Mobil itu tampak sangat familiar di mata Sheren. Belum sempat dia menggali informasi si pemilik mobil itu dari dalam otaknya, kaca jendela penumpang depan turun dan menampilkan sesosok wajah tampan tengah tersenyum padanya.

"Apaan sih?!"

Sekelebat pandangan nanar muncul di kedua manik hitam Shaka. Namun, pandangan itu hilang secepat kilat. "Pulang bareng yuk!" Shaka menatap adiknya penuh harap, dalam hati dia sangat berharap bahwa sang adik akan mengiyakan permintaannya.

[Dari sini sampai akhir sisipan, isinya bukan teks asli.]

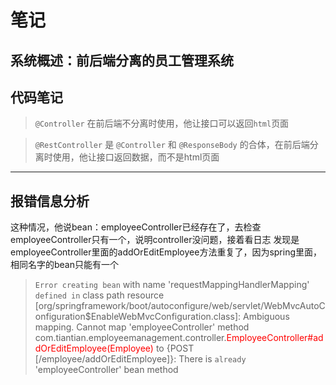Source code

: # 笔记
系统概述：前后端分离的员工管理系统
---

## 代码笔记

> `@Controller` 在前后端不分离时使用，他让接口可以返回`html`页面

> `@RestController` 是 `@Controller` 和 `@ResponseBody` 的合体，在前后端分离时使用，他让接口返回数据，而不是html页面

---

## 报错信息分析

这种情况，他说bean：employeeController已经存在了，去检查employeeController只有一个，说明controller没问题，接着看日志
发现是employeeController里面的addOrEditEmployee方法重复了，因为spring里面，相同名字的bean只能有一个
> `Error creating bean` with name 'requestMappingHandlerMapping' `defined in` class path resource [org/springframework/boot/autoconfigure/web/servlet/WebMvcAutoConfiguration$EnableWebMvcConfiguration.class]: Ambiguous mapping. Cannot map 'employeeController' method
com.tiantian.employeemanagement.controller.<font color="red">EmployeeController#addOrEditEmployee(Employee)</font>
to {POST [/employee/addOrEditEmployee]}: There is `already` 'employeeController' bean method
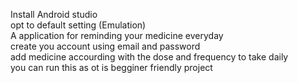Install Android studio 
<br>
opt to default setting (Emulation)
<br>
A application for reminding your medicine everyday 
<br>
create you account using email and password 
<br>
add medicine accourding with the dose and frequency to take daily 
<br>
you can run this as ot is begginer friendly project 
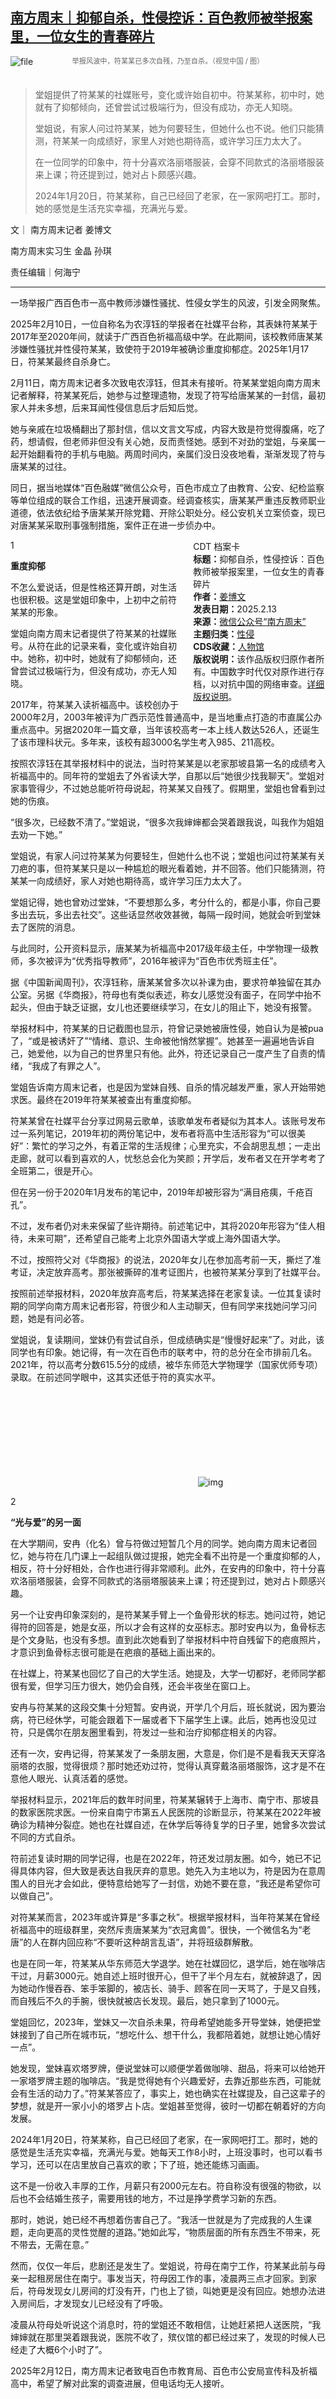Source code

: <!--1739446493000-->
[南方周末｜抑郁自杀，性侵控诉：百色教师被举报案里，一位女生的青春碎片](https://chinadigitaltimes.net/chinese/715825.html)
------

<p><img decoding="async" src="https://chinadigitaltimes.net/chinese/files/2025/02/image-1739445940131.png" alt="file"><br><span style="font-size: 0.8em;color: #666;display: block;text-align: center;margin-bottom:32px; margin-top: -20px;line-height:22px;">举报风波中，符某某已多次自残，乃至自杀。（视觉中国 / 图）</span></p><blockquote><p>堂姐提供了符某某的社媒账号，变化或许始自初中。符某某称，初中时，她就有了抑郁倾向，还曾尝试过极端行为，但没有成功，亦无人知晓。</p><p>堂姐说，有家人问过符某某，她为何要轻生，但她什么也不说。他们只能猜测，符某某一向成绩好，家里人对她也期待高，或许学习压力太大了。</p><p>在一位同学的印象中，符十分喜欢洛丽塔服装，会穿不同款式的洛丽塔服装来上课；符还提到过，她对占卜颇感兴趣。</p><p>2024年1月20日，符某某称，自己已经回了老家，在一家网吧打工。那时，她的感觉是生活充实幸福，充满光与爱。</p></blockquote><p>文｜ 南方周末记者 姜博文 </p><p>南方周末实习生 金晶 孙琪</p><p>责任编辑｜何海宁</p><hr><p>一场举报广西百色市一高中教师涉嫌性骚扰、性侵女学生的风波，引发全网聚焦。</p><p>2025年2月10日，一位自称名为农淳钰的举报者在社媒平台称，其表妹符某某于2017年至2020年间，就读于广西百色祈福高级中学。在此期间，该校教师唐某某涉嫌性骚扰并性侵符某某，致使符于2019年被确诊重度抑郁症。2025年1月17日，符某某最终自杀身亡。</p><p>2月11日，南方周末记者多次致电农淳钰，但其未有接听。符某某堂姐向南方周末记者解释，符某某死后，她参与过整理遗物，发现了符写给唐某某的一封信，最初家人并未多想，后来耳闻性侵信息后才后知后觉。</p><p>她与亲戚在垃圾桶翻出了那封信，信以文言文写成，内容大致是符觉得腹痛，吃了药，想请假，但老师非但没有关心她，反而责怪她。感到不对劲的堂姐，与亲属一起开始翻看符的手机与电脑。两周时间内，亲属们没日没夜地看，渐渐发现了符与唐某某的过往。</p><p>同日，据当地媒体“百色融媒”微信公众号，百色市成立了由教育、公安、纪检监察等单位组成的联合工作组，迅速开展调查。经调查核实，唐某某严重违反教师职业道德，依法依纪给予唐某某开除党籍、开除公职处分。经公安机关立案侦查，现已对唐某某采取刑事强制措施，案件正在进一步侦办中。</p><div style="width:42%;float:right;padding-left:20px;"><div class="su-spoiler su-spoiler-style-fancy su-spoiler-icon-chevron-circle" data-scroll-offset="0" data-anchor-in-url="no"><div class="su-spoiler-title" tabindex="0" role="button"><span class="su-spoiler-icon"></span>CDT 档案卡</div><div class="su-spoiler-content su-u-clearfix su-u-trim"><strong>标题：</strong>抑郁自杀，性侵控诉：百色教师被举报案里，一位女生的青春碎片<br><strong>作者：</strong><a href="https://chinadigitaltimes.net/space/南方周末" target="_blank">姜博文</a><br><strong>发表日期：</strong>2025.2.13<br><strong>来源：</strong><a href="https://web.archive.org/web/*/https://mp.weixin.qq.com/s/ZW-cBCgxeNHsHxUGTPODww" target="_blank">微信公众号“南方周末”</a><br><strong>主题归类：</strong><a href="https://chinadigitaltimes.net/space/性侵" target="_blank">性侵</a><br><strong>CDS收藏：</strong><a href="https://chinadigitaltimes.net/space/%E4%BA%BA%E7%89%A9%E9%A6%86" target="_blank" rel="noopener">人物馆</a><br><strong>版权说明：</strong>该作品版权归原作者所有。中国数字时代仅对原作进行存档，以对抗中国的网络审查。<a href="https://chinadigitaltimes.net/chinese/copyright">详细版权说明</a>。</div></div></div><p>1</p><p><strong>重度抑郁</strong></p><p>不怎么爱说话，但是性格还算开朗，对生活也很积极。这是堂姐印象中，上初中之前符某某的形象。</p><p>堂姐向南方周末记者提供了符某某的社媒账号。从符在此的记录来看，变化或许始自初中。她称，初中时，她就有了抑郁倾向，还曾尝试过极端行为，但没有成功，亦无人知晓。</p><p>2017年，符某某入读祈福高中。该校创办于2000年2月，2003年被评为广西示范性普通高中，是当地重点打造的市直属公办重点高中。另据2020年一篇文章，当年该校高考一本上线人数达526人，还诞生了该市理科状元。多年来，该校有超3000名学生考入985、211高校。</p><p>按照农淳钰在其举报材料中的说法，当时符某某是以老家那坡县第一名的成绩考入祈福高中的。同年符的堂姐去了外省读大学，自那以后“她很少找我聊天”。堂姐对家事管得少，不过她总能听符母说起，符某某又自残了。假期里，堂姐也曾看到过她的伤痕。</p><p>“很多次，已经数不清了。”堂姐说，“很多次我婶婶都会哭着跟我说，叫我作为姐姐去劝一下她。”</p><p>堂姐说，有家人问过符某某为何要轻生，但她什么也不说；堂姐也问过符某某有关刀疤的事，但符某某只是以一种尴尬的眼光看着她，并不回答。他们只能猜测，符某某一向成绩好，家人对她也期待高，或许学习压力太大了。</p><p>堂姐记得，她也曾劝过堂妹，“不要想那么多，考分什么的，都是小事，你自己要多出去玩，多出去社交”。这些话显然收效甚微，每隔一段时间，她就会听到堂妹去了医院的消息。</p><p>与此同时，公开资料显示，唐某某为祈福高中2017级年级主任，中学物理一级教师，多次被评为“优秀指导教师”，2016年被评为“百色市优秀班主任”。</p><p>据《中国新闻周刊》，农淳钰称，唐某某曾多次以补课为由，要求符单独留在其办公室。另据《华商报》，符母也有类似表述，称女儿感觉没有面子，在同学中抬不起头，但由于缺乏证据，女儿也还要继续学习，在女儿的阻止下，她没有报警。</p><p>举报材料中，符某某的日记截图也显示，符曾记录她被唐性侵，她自认为是被pua了，“或是被诱奸了”“情绪、意识、生命被他悄然掌握”。她甚至一遍遍地告诉自己，她爱他，以为自己的世界里只有他。此外，符还记录自己一度产生了自责的情绪，“我成了有罪之人”。</p><p>堂姐告诉南方周末记者，也是因为堂妹自残、自杀的情况越发严重，家人开始带她求医。最终在2019年符某某被查出有重度抑郁。</p><p>符某某曾在社媒平台分享过网易云歌单，该歌单发布者疑似为其本人。该账号发布过一系列笔记，2019年初的两份笔记中，发布者将高中生活形容为“可以很美好”：繁忙的学习之外，有着正常的生活规律；心里充实，不会胡思乱想；一走出走廊，就可以看到喜欢的人，忧愁总会化为笑颜；开学后，发布者又在开学考考了全班第二，很是开心。</p><p>但在另一份于2020年1月发布的笔记中，2019年却被形容为“满目疮痍，千疮百孔”。</p><p>不过，发布者仍对未来保留了些许期待。前述笔记中，其将2020年形容为“佳人相待，未来可期”，还希望自己能考上北京外国语大学或上海外国语大学。</p><p>不过，按照符父对《华商报》的说法，2020年女儿在参加高考前一天，撕烂了准考证，决定放弃高考。那张被撕碎的准考证图片，也被符某某分享到了社媒平台。</p><p>按照前述举报材料，2020年放弃高考后，符某某选择在老家复读。一位其复读时期的同学向南方周末记者形容，符很少和人主动聊天，但有同学来找她问学习问题，她是有问必答。</p><p>堂姐说，复读期间，堂妹仍有尝试自杀，但成绩确实是“慢慢好起来”了。对此，该同学也有印象。她记得，有一次在百色市的联考中，符的总分在全市排前几名。2021年，符以高考分数615.5分的成绩，被华东师范大学物理学（国家优师专项）录取。在前述同学眼中，这其实还低于符的真实水平。</p><p><img decoding="async" src="data:image/svg+xml,%3Csvg%20xmlns='http://www.w3.org/2000/svg'%20viewBox='0%200%200%200'%3E%3C/svg%3E" alt="img" data-lazy-src="https://chinadigitaltimes.net/chinese/files/2025/02/post-715825-67add8dd641ec."><noscript><img decoding="async" src="https://chinadigitaltimes.net/chinese/files/2025/02/post-715825-67add8dd641ec." alt="img"></noscript></p><p>2</p><p><strong>“光与爱”的另一面</strong></p><p>在大学期间，安冉（化名）曾与符做过短暂几个月的同学。她向南方周末记者回忆，她与符在几门课上一起组队做过提报，她完全看不出符是一个重度抑郁的人，相反，符十分好相处，合作也进行得非常顺利。此外，在安冉的印象中，符十分喜欢洛丽塔服装，会穿不同款式的洛丽塔服装来上课；符还提到过，她对占卜颇感兴趣。</p><p>另一个让安冉印象深刻的，是符某某手臂上一个鱼骨形状的标志。她问过符，她记得符的回答是，她是女巫，所以才会有这样的女巫标志。那时安冉以为，鱼骨标志是个文身贴，也没有多想。直到此次她看到了举报材料中符自残留下的疤痕照片，才意识到鱼骨标志很可能是在疤痕的基础上画出来的。</p><p>在社媒上，符某某也回忆了自己的大学生活。她提及，大学一切都好，老师同学都很有爱，但学习压力很大，她仍会自残，还会半夜坐在窗口上。</p><p>安冉与符某某的这段交集十分短暂。安冉说，开学几个月后，班长就说，因为要治病，符已经休学，可能会跟着下一届或者下下届学生上课。此后，她再也没见过符，只是偶尔在朋友圈里看到，符发过一些和治疗抑郁症相关的内容。</p><p>还有一次，安冉记得，符某某发了一条朋友圈，大意是，你们是不是看我天天穿洛丽塔的衣服，觉得很烦？那时她还劝过符，觉得认真穿戴洛丽塔服饰，这才是不在意他人眼光、认真活着的感觉。</p><p>举报材料显示，2021年后的数年时间里，符某某辗转于上海市、南宁市、那坡县的数家医院求医。一份来自南宁市第五人民医院的诊断显示，符某某在2022年被确诊为精神分裂症。她也在社媒自述，在休学后等待复学的日子里，她曾多次尝试不同的方式自杀。</p><p>符前述复读时期的同学记得，也是在2022年，符还发过朋友圈。如今，她已不记得具体内容，但大致是表达自我厌弃的意思。她先入为主地以为，符是因为在意周围人的目光才会如此，便特意给她写了一封信，劝她不要在意，“我还是希望你可以做自己”。</p><p>对符某某而言，2023年或许算是“多事之秋”。根据举报材料，当年符某某在曾经祈福高中的班级群里，突然斥责唐某某为“衣冠禽兽”。很快，一个微信名为“老唐”的人在群内回应称“不要听这种胡言乱语”，并将班级群解散。</p><p>也是在同一年，符某某从华东师范大学退学。她在社媒回忆，退学后，她在咖啡店干过，月薪3000元。她自述上班时很开心，但干了半个月左右，就被辞退了，因为她动作慢吞吞、笨手笨脚的，被店长、骑手、顾客在同一天骂了，于是又自残，而自残后不久的手腕，很快就被店长发现。最后，她只拿到了1000元。</p><p>堂姐回忆，2023年，堂妹又一次自杀未果，符母希望她能多开导堂妹，她便把堂妹接到了自己所在城市玩，“想吃什么、想干什么，我都陪着她，就想让她心情好一点”。</p><p>她发现，堂妹喜欢塔罗牌，便说堂妹可以顺便学着做咖啡、甜品，将来可以给她开一家塔罗牌主题的咖啡店。“我是觉得她有个兴趣爱好，去靠近那些东西，可能就会有生活的动力了。”符某某答应了，事实上，她也确实在社媒提及，自己这辈子的梦想，就是开一家小小的塔罗占卜店。堂姐甚至觉得，彼时一切都在朝着好的方向发展。</p><p>2024年1月20日，符某某称，自己已经回了老家，在一家网吧打工。那时，她的感觉是生活充实幸福，充满光与爱。她每天工作8小时，上班没事时，也可以看书学习，还可以在店里放自己喜欢的歌；下了班，她还能练习画画。</p><p>这不是一份收入丰厚的工作，月薪只有2000元左右。符自称没有很强的物欲，以后也不会结婚生孩子，需要用钱的地方，不过是挣学费学习新的东西。</p><p>那时，她说，她已经不再想着伤害自己了。“我活一世就是为了完成我的人生课题，走向更高的灵性觉醒的道路。”她如此写，“物质层面的所有东西生不带来，死不带去，无需在意。”</p><p>然而，仅仅一年后，悲剧还是发生了。堂姐说，符母在南宁工作，符某某此前与母亲一起租房居住在南宁。事发当天，符母因工作的事，凌晨两三点才回家。到家后，符母发现女儿房间的灯没有开，门也上了锁，叫她更是没有回应。她想办法进入房间后，才发现女儿已经没有了呼吸。</p><p>凌晨从符母处听说这个消息时，符的堂姐还不敢相信，让她赶紧把人送医院，“我婶婶就在那里哭着跟我说，医院不收了，殡仪馆的都已经过来了，发现的时候人已经走了大概6个小时了”。</p><p>2025年2月12日，南方周末记者致电百色市教育局、百色市公安局宣传科及祈福高中，希望了解对此案的调查进展，但电话均无人接听。</p><div class="addtoany_share_save_container addtoany_content addtoany_content_bottom"><div class="a2a_kit a2a_kit_size_32 addtoany_list" data-a2a-url="https://chinadigitaltimes.net/chinese/715825.html" data-a2a-title="南方周末｜抑郁自杀，性侵控诉：百色教师被举报案里，一位女生的青春碎片"><a class="a2a_button_facebook" href="https://www.addtoany.com/add_to/facebook?linkurl=https%3A%2F%2Fchinadigitaltimes.net%2Fchinese%2F715825.html&amp;linkname=%E5%8D%97%E6%96%B9%E5%91%A8%E6%9C%AB%EF%BD%9C%E6%8A%91%E9%83%81%E8%87%AA%E6%9D%80%EF%BC%8C%E6%80%A7%E4%BE%B5%E6%8E%A7%E8%AF%89%EF%BC%9A%E7%99%BE%E8%89%B2%E6%95%99%E5%B8%88%E8%A2%AB%E4%B8%BE%E6%8A%A5%E6%A1%88%E9%87%8C%EF%BC%8C%E4%B8%80%E4%BD%8D%E5%A5%B3%E7%94%9F%E7%9A%84%E9%9D%92%E6%98%A5%E7%A2%8E%E7%89%87" title="Facebook" rel="nofollow noopener" target="_blank"></a><a class="a2a_button_twitter" href="https://www.addtoany.com/add_to/twitter?linkurl=https%3A%2F%2Fchinadigitaltimes.net%2Fchinese%2F715825.html&amp;linkname=%E5%8D%97%E6%96%B9%E5%91%A8%E6%9C%AB%EF%BD%9C%E6%8A%91%E9%83%81%E8%87%AA%E6%9D%80%EF%BC%8C%E6%80%A7%E4%BE%B5%E6%8E%A7%E8%AF%89%EF%BC%9A%E7%99%BE%E8%89%B2%E6%95%99%E5%B8%88%E8%A2%AB%E4%B8%BE%E6%8A%A5%E6%A1%88%E9%87%8C%EF%BC%8C%E4%B8%80%E4%BD%8D%E5%A5%B3%E7%94%9F%E7%9A%84%E9%9D%92%E6%98%A5%E7%A2%8E%E7%89%87" title="Twitter" rel="nofollow noopener" target="_blank"></a><a class="a2a_button_telegram" href="https://www.addtoany.com/add_to/telegram?linkurl=https%3A%2F%2Fchinadigitaltimes.net%2Fchinese%2F715825.html&amp;linkname=%E5%8D%97%E6%96%B9%E5%91%A8%E6%9C%AB%EF%BD%9C%E6%8A%91%E9%83%81%E8%87%AA%E6%9D%80%EF%BC%8C%E6%80%A7%E4%BE%B5%E6%8E%A7%E8%AF%89%EF%BC%9A%E7%99%BE%E8%89%B2%E6%95%99%E5%B8%88%E8%A2%AB%E4%B8%BE%E6%8A%A5%E6%A1%88%E9%87%8C%EF%BC%8C%E4%B8%80%E4%BD%8D%E5%A5%B3%E7%94%9F%E7%9A%84%E9%9D%92%E6%98%A5%E7%A2%8E%E7%89%87" title="Telegram" rel="nofollow noopener" target="_blank"></a><a class="a2a_button_reddit" href="https://www.addtoany.com/add_to/reddit?linkurl=https%3A%2F%2Fchinadigitaltimes.net%2Fchinese%2F715825.html&amp;linkname=%E5%8D%97%E6%96%B9%E5%91%A8%E6%9C%AB%EF%BD%9C%E6%8A%91%E9%83%81%E8%87%AA%E6%9D%80%EF%BC%8C%E6%80%A7%E4%BE%B5%E6%8E%A7%E8%AF%89%EF%BC%9A%E7%99%BE%E8%89%B2%E6%95%99%E5%B8%88%E8%A2%AB%E4%B8%BE%E6%8A%A5%E6%A1%88%E9%87%8C%EF%BC%8C%E4%B8%80%E4%BD%8D%E5%A5%B3%E7%94%9F%E7%9A%84%E9%9D%92%E6%98%A5%E7%A2%8E%E7%89%87" title="Reddit" rel="nofollow noopener" target="_blank"></a><a class="a2a_button_whatsapp" href="https://www.addtoany.com/add_to/whatsapp?linkurl=https%3A%2F%2Fchinadigitaltimes.net%2Fchinese%2F715825.html&amp;linkname=%E5%8D%97%E6%96%B9%E5%91%A8%E6%9C%AB%EF%BD%9C%E6%8A%91%E9%83%81%E8%87%AA%E6%9D%80%EF%BC%8C%E6%80%A7%E4%BE%B5%E6%8E%A7%E8%AF%89%EF%BC%9A%E7%99%BE%E8%89%B2%E6%95%99%E5%B8%88%E8%A2%AB%E4%B8%BE%E6%8A%A5%E6%A1%88%E9%87%8C%EF%BC%8C%E4%B8%80%E4%BD%8D%E5%A5%B3%E7%94%9F%E7%9A%84%E9%9D%92%E6%98%A5%E7%A2%8E%E7%89%87" title="WhatsApp" rel="nofollow noopener" target="_blank"></a><a class="a2a_button_email" href="https://www.addtoany.com/add_to/email?linkurl=https%3A%2F%2Fchinadigitaltimes.net%2Fchinese%2F715825.html&amp;linkname=%E5%8D%97%E6%96%B9%E5%91%A8%E6%9C%AB%EF%BD%9C%E6%8A%91%E9%83%81%E8%87%AA%E6%9D%80%EF%BC%8C%E6%80%A7%E4%BE%B5%E6%8E%A7%E8%AF%89%EF%BC%9A%E7%99%BE%E8%89%B2%E6%95%99%E5%B8%88%E8%A2%AB%E4%B8%BE%E6%8A%A5%E6%A1%88%E9%87%8C%EF%BC%8C%E4%B8%80%E4%BD%8D%E5%A5%B3%E7%94%9F%E7%9A%84%E9%9D%92%E6%98%A5%E7%A2%8E%E7%89%87" title="Email" rel="nofollow noopener" target="_blank"></a><a class="a2a_button_copy_link" href="https://www.addtoany.com/add_to/copy_link?linkurl=https%3A%2F%2Fchinadigitaltimes.net%2Fchinese%2F715825.html&amp;linkname=%E5%8D%97%E6%96%B9%E5%91%A8%E6%9C%AB%EF%BD%9C%E6%8A%91%E9%83%81%E8%87%AA%E6%9D%80%EF%BC%8C%E6%80%A7%E4%BE%B5%E6%8E%A7%E8%AF%89%EF%BC%9A%E7%99%BE%E8%89%B2%E6%95%99%E5%B8%88%E8%A2%AB%E4%B8%BE%E6%8A%A5%E6%A1%88%E9%87%8C%EF%BC%8C%E4%B8%80%E4%BD%8D%E5%A5%B3%E7%94%9F%E7%9A%84%E9%9D%92%E6%98%A5%E7%A2%8E%E7%89%87" title="Copy Link" rel="nofollow noopener" target="_blank"></a><a class="a2a_dd addtoany_share_save addtoany_share" href="https://www.addtoany.com/share"></a></div></div>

Sheren kemudian berjalan menuju mobil itu. Air hujan sedikit mengenai tubuhnya. Lalu dengan gesit, gadis itu masuk ke dalam mobil. Dia duduk di kursi penumpang samping kursi pengemudi. Seulas senyum lebar terukir di bibir merah muda Shaka. Pemuda itu kemudian melajukan mobil yang dia kendarai menembus hujan.

"Kenapa kamu ke sini? Bagaimana dengan lesmu? Mama dan Ayah pasti marah saat tahu putra tersayang mereka membolos!" ucap Sheren dengan penekanan khusus pada kata ' putra tersayang.' Dia sengaja berbicara seperti itu karena dia tahu bahwa Shaka adalah putra kesayangan keluarga besar mereka.

Shaka melirik Sheren sekilas, kemudian kembali fokus pada jalanan di depannya. "Enggak, lesnya udah selesai. Mama dan Ayah enggak akan marah."

Lirikan sangsi diberikan Sheren pada saudaranya itu. "Masak? Jangan bercanda!"

Shaka terkekeh mendengar pertanyaan penuh kesangsian dari sang adik. "Iya, beneran! Jangan khawatir!"

"Kamu sengaja ya mau menjemputku?"

Shaka mengangguk. "Iya benar."

Sheren hanya mengangguk. Gadis itu kini menatap jalanan yang dipenuhi oleh air hujan. Sejujurnya, dia dan Shaka tidaklah sedekat itu. Sedari kecil, mereka sudah memiliki kesibukan masing-masing. Shaka dengan bimbingan belajarnya, dan Sheren dengan kursus pianonya. Dan kini, dia merasa canggung untuk membuka pembicaraan dengan saudara kembarnya itu.

***

Surabaya, 12 Januari 2020

Aku hidup bukan untuk memenuhi ekspektasi orang-orang. Namun, aku tidak bisa. Hidupku diciptakan sebagai pemuas ekspektasi orang-orang.